Quando uscì il volume di Hitler, pochi mesi prima a Wall Street era esplosa la Grande Depressione. Fino a quel momento, la pur fragile Repubblica di Weimar aveva condotto la Germania fuori dagli abissi in cui si era ridotta dopo la I Guerra Mondiale e, nel 1925, quando il Fuhrer aveva pubblicato la prima parte del suo Credo, non se l’era filato nessuno. Dopo Wall Street, com’è noto, invece mutarono prospettive e percezioni.
Marx ed Engels scrissero quelle parole tre anni dopo il 1848, anno del Manifesto e di un’ampia serie di scossoni politici e sociali che attraversarono l’Europa al punto che “Un Quarantotto” divenne un’antonomasia, cioè una figura retorica per dire: disordine, instabilità politica ed economica, rivolgimenti, malcontento estremo.

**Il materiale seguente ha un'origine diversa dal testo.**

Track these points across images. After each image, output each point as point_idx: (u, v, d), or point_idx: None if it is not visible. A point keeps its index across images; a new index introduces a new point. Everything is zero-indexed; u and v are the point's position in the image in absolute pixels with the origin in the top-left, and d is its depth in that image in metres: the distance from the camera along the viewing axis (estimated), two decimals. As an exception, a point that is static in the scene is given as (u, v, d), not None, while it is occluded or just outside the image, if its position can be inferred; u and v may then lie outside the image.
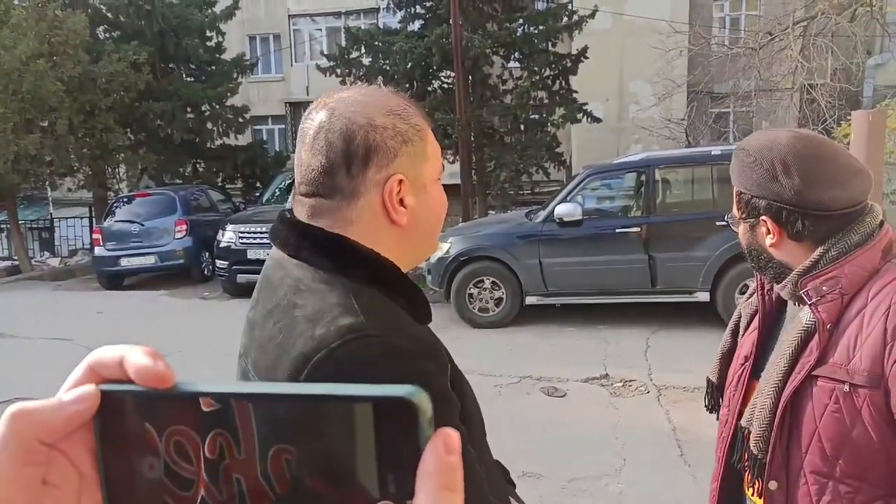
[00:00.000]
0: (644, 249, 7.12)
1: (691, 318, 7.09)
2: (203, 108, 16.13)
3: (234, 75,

Ci sono le parole e ci sono i contesti. E i nessi causali sono sempre ipotetici e vulnerabili. Come le similitudini e le analogie. Tuttavia non tutto quello che è accaduto in passato deve necessariamente risultare inutile. Basta volerlo.

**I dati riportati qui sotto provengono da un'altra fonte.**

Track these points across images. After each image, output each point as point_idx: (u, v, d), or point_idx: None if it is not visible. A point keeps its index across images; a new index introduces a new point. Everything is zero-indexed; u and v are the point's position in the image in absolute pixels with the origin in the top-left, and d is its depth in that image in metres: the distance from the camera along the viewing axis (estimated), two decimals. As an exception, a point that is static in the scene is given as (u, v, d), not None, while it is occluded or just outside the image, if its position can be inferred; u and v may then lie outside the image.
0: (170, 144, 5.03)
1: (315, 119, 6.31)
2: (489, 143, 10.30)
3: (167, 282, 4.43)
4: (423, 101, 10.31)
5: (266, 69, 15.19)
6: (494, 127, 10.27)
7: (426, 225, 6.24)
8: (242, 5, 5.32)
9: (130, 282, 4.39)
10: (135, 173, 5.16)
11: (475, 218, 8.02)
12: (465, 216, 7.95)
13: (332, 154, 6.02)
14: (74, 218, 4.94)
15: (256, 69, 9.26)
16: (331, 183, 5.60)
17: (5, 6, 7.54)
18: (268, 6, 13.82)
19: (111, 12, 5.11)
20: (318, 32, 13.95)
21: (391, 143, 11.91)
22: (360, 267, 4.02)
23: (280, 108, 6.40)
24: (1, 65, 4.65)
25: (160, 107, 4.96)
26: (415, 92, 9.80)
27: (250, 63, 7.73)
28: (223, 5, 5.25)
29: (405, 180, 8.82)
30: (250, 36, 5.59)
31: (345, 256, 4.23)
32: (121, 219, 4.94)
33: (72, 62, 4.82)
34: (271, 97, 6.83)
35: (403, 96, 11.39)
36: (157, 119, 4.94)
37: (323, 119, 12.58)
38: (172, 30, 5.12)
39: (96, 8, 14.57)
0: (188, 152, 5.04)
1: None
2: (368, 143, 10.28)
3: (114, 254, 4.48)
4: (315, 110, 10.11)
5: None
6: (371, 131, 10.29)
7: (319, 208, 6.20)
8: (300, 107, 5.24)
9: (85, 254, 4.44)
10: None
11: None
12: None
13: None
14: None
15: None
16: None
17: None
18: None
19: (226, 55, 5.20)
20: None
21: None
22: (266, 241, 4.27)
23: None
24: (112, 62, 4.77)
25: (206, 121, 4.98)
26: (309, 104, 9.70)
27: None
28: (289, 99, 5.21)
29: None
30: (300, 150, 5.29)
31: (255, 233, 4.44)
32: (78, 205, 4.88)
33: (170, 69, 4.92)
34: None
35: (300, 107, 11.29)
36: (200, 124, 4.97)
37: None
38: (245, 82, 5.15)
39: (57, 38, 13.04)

Contro l’Euro chi scrive si è espresso più volte. Solo che criticare l’Euro tacendo di chi ne promosse l’introduzione in Italia, omettendo ogni reale coinvolgimento del Popolo Sovrano, camuffando il più grande rivolgimento geopolitico e di sovranità dai tempi di Carlo Magno come una faccenduola contabile, deliberatamente occultando i negoziati che la precedettero e il costo reale per il Paese, ecco criticare l’Euro senza parlare dei suoi Padri, in realtà non significa nulla, cari Spinelli e Maltese della lista Tsipras, caro Grillo, caro Salvini, cari Fratelli d’Italia; dov’eravate nel 1993? E nel 1996? Cosa scriveste o diceste sui referendum Segni del 1991? E sull’abbattimento asimmetrico della Prima Repubblica? Ad agitare manette in Parlamento? A circondarlo, chiedendogli di arrendersi? Ad inviare fax ad Antonio di Pietro? Ed oggi? A proporre Prodi o Rodotà come Presidenti della Repubblica? A straparlare di lupara bianca? Di processi popolari?

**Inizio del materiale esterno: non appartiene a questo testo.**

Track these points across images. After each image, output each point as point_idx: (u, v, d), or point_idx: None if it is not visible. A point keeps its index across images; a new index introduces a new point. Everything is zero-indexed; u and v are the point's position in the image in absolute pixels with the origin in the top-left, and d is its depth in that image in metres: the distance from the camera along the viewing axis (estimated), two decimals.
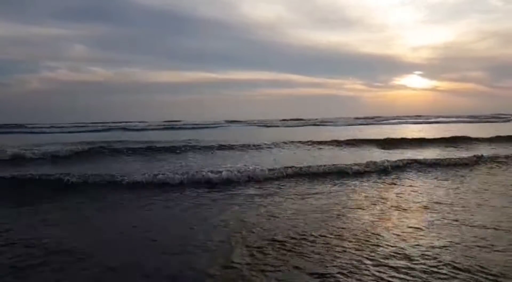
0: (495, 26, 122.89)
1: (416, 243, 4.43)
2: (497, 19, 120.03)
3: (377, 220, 5.53)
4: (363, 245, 4.42)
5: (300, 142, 17.80)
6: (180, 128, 43.58)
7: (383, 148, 16.20)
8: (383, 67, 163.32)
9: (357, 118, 73.65)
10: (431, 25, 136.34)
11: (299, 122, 59.21)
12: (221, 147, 16.41)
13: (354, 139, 18.33)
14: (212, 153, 15.04)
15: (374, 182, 8.79)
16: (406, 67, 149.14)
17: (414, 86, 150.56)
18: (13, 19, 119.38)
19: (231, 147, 16.43)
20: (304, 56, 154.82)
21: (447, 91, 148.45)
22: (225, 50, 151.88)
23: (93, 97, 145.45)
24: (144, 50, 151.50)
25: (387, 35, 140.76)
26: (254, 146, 16.63)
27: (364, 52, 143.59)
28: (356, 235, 4.81)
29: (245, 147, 16.33)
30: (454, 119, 56.68)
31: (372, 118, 72.70)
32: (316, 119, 69.61)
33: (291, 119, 70.12)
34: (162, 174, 9.07)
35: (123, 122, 64.55)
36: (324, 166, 10.05)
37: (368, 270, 3.69)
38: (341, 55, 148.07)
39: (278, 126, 47.21)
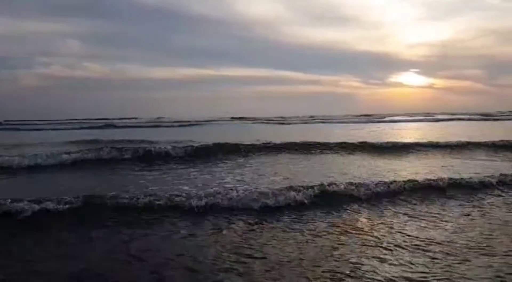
0: (492, 23, 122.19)
1: None
2: (494, 17, 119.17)
3: None
4: None
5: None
6: (190, 125, 41.48)
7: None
8: (379, 65, 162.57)
9: (364, 115, 71.41)
10: (427, 23, 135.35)
11: (310, 119, 56.82)
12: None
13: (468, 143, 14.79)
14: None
15: None
16: (402, 65, 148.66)
17: (411, 84, 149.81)
18: (6, 14, 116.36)
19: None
20: (300, 53, 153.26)
21: (444, 89, 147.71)
22: (221, 47, 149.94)
23: (88, 93, 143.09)
24: (140, 47, 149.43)
25: (384, 33, 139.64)
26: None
27: (361, 49, 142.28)
28: None
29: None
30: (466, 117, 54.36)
31: (370, 115, 70.75)
32: (313, 116, 67.62)
33: (291, 117, 67.75)
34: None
35: (114, 119, 62.02)
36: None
37: None
38: (337, 52, 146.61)
39: (307, 122, 44.35)
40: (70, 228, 5.15)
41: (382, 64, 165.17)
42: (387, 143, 14.67)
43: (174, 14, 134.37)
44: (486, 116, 53.23)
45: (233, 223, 5.31)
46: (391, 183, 7.29)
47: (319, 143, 14.64)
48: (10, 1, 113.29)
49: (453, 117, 51.83)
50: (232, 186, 7.54)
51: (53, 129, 34.09)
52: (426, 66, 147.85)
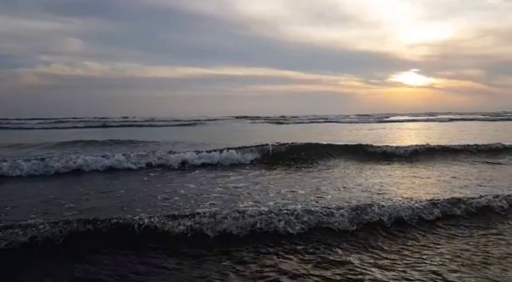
0: (492, 23, 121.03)
1: None
2: (494, 17, 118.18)
3: None
4: None
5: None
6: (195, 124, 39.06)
7: None
8: (379, 64, 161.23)
9: (367, 115, 69.42)
10: (427, 23, 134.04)
11: (318, 119, 54.31)
12: None
13: None
14: None
15: None
16: (402, 65, 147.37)
17: (411, 84, 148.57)
18: (7, 13, 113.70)
19: None
20: (300, 53, 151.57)
21: (444, 88, 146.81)
22: (221, 46, 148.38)
23: (87, 92, 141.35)
24: (140, 46, 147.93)
25: (384, 32, 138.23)
26: None
27: (361, 49, 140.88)
28: None
29: None
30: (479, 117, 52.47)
31: (369, 115, 68.74)
32: (315, 116, 65.45)
33: (300, 116, 65.39)
34: None
35: (110, 118, 59.58)
36: None
37: None
38: (337, 52, 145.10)
39: (332, 120, 42.34)
40: None
41: (382, 64, 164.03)
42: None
43: (175, 13, 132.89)
44: (496, 116, 51.50)
45: None
46: None
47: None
48: None
49: (465, 117, 49.97)
50: None
51: (44, 129, 32.29)
52: (426, 66, 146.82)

Se non si ristabilisce il valore delle parole, se non si pretende che traducano una serietà profonda e risalente, sperimentata e convalidata da scelte e sconfitte, da prezzi pagati e cicatrici, la critica all’Euro serve solo a bruciare ogni critica all’Euro.
Che è e rimane la questione delle questioni e meriterebbe di essere posta e affrontata in un contesto diverso da quello di un bar.
L’invocazione, ad opera di Organi statuali titolari dell’azione penale, di un “commissariamento europeo”, fatta allora in piena ubriacatura per l’Euro, delinea una singolare coincidenza, alla luce degli accadimenti successivi. Cioè: l’Euroburocrazia e una certa burocrazia nostrana paiono avere una “vision” spiccatamente ostile alla sovranità nazionale. S’intende, sempre in nome di un’immancabile buona, anzi, ottima, intenzione. L’Ordine Contabile, in un caso, la Lotta alla Mafia, nell’altro.
E mentre deputati e senatori, amministratori ed esponenti partitici attuali sembra facciano a gara nel rendersi indifendibili da una marea montante di disprezzo e di odio, la tentazione di sospendere l’ordinario funzionamento delle istituzioni repubblicane e democratiche serpeggia ed olezza. Solo che, per passare dal mugugno da bar alle Purghe, il passo, a volte, può risultare più breve di quanto si pensi. E sempre in forme legittime.
Ci sono le parole e ci sono i contesti. E i nessi causali sono sempre ipotetici e vulnerabili. Come le similitudini e le analogie. Tuttavia tutto quello che è accaduto in passato può sempre riproporsi e persino peggiorare. Basta ignorarlo.